Which tactics and strategies do we think will get us the results we want? Stoking the rage and violence of anti-choice, anti-gay people at rallies?  Screaming on sidewalks?  People who employ these tactics desperately want to make this election about them and recreate America in their image.  Through advertising, emails, videos, robo-calls and mailings, they attack candidates. In the process, they hurt millions of American families. Families who have made different choices, or are simply living the life they came to live, to love in the ways they were oriented from birth. Americans simply living their own family values.

We have lost too many lives in the Culture War because we failed to work together, wisely, to prevent the loss. We have pointed fingers, laughed at one another, sneered from one side at people in red states — only to realize that it is the sneering from others that made us blue in the first place.

Many other Americans, regardless of party or faith, have been fighting for policies to prevent the loss of life all along, based on facts, science, developing consensus about what works based on learning from what has not. Progressives have been in a defensive posture for decades, simply trying to protect those we love, the decisions we make, that part of us that is our conscience, our true north through the most challenging moments of life. That sacred quiet place within each of us, no matter how we explain it or what we call it, that guides us.

There is an opportunity now — before the election — to decide together as Americans not to be defensive, not to choose fear, or anger or rage. There is an opportunity to choose the strategies and tactics we think will best help us reach our goals as a diverse nation.  There is an opportunity to rediscover that which connects us and allows us to work together.

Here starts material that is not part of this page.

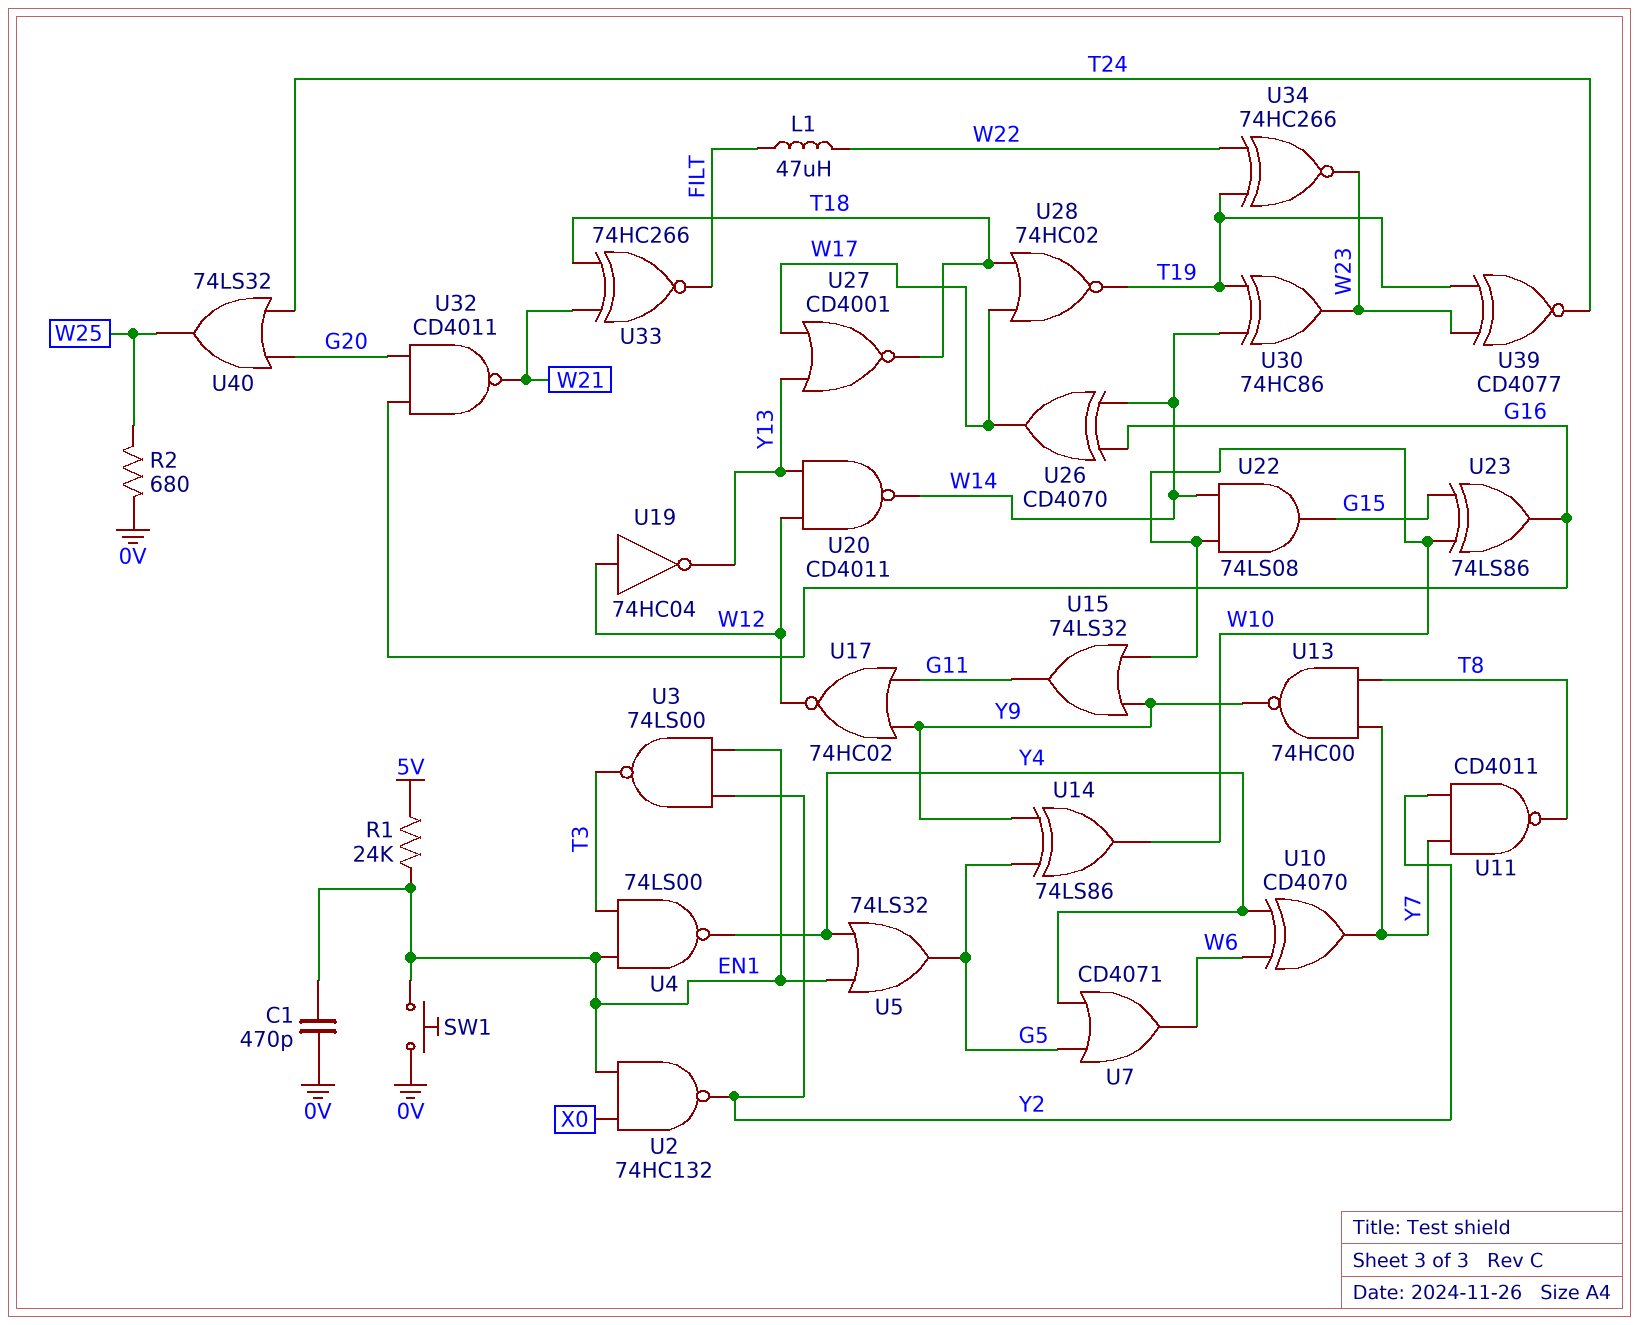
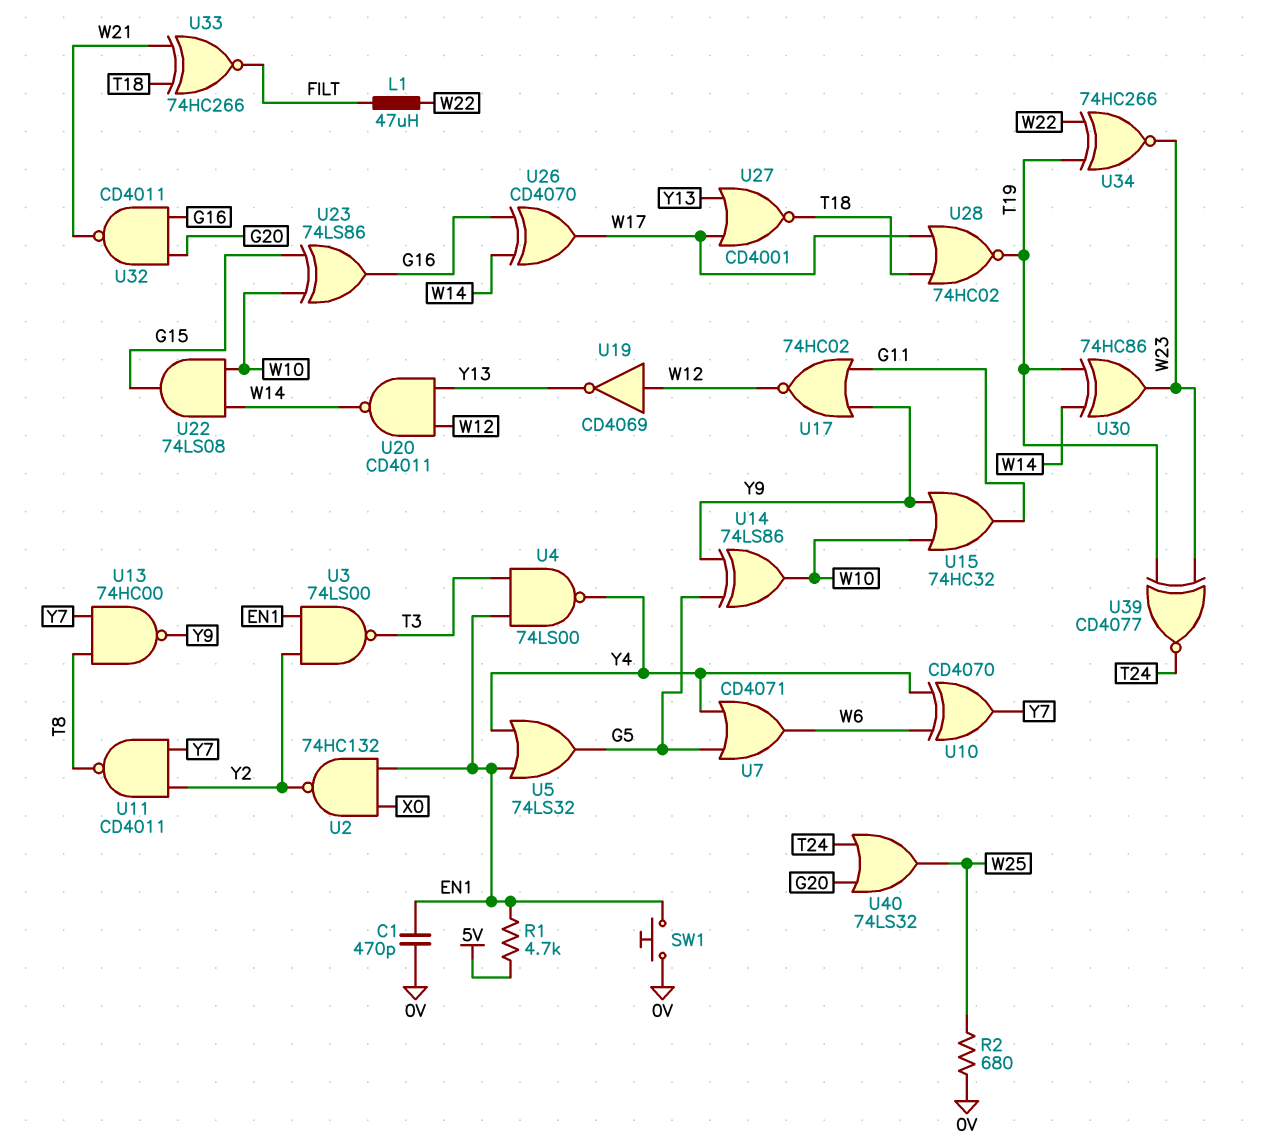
R1: 24k (5V, EN1) -> 4.7k (5V, EN1)
U15: OR 74LS32 (in W10, in Y9, out G11) -> OR 74HC32 (in W10, in Y9, out G11)
U19: NOT 74HC04 (in W12, out Y13) -> NOT CD4069 (in W12, out Y13)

To do that, we must be able to distinguish truth from lies, values from tactics, and rediscover respect and responsibility.

We all view life as sacred. We all view love and sexuality as sacred. We all know and respect the importance of transitions at birth and death. We rejoice in each, as we rejoice in each other. We celebrate life. We want it to be better for everyone.

So if we agree on so many goals, maybe the only choice in this election are the tactics and strategies we think will best help us reach them. Regardless of party, faith or candidate you choose, won’t we all be better off with fewer lies?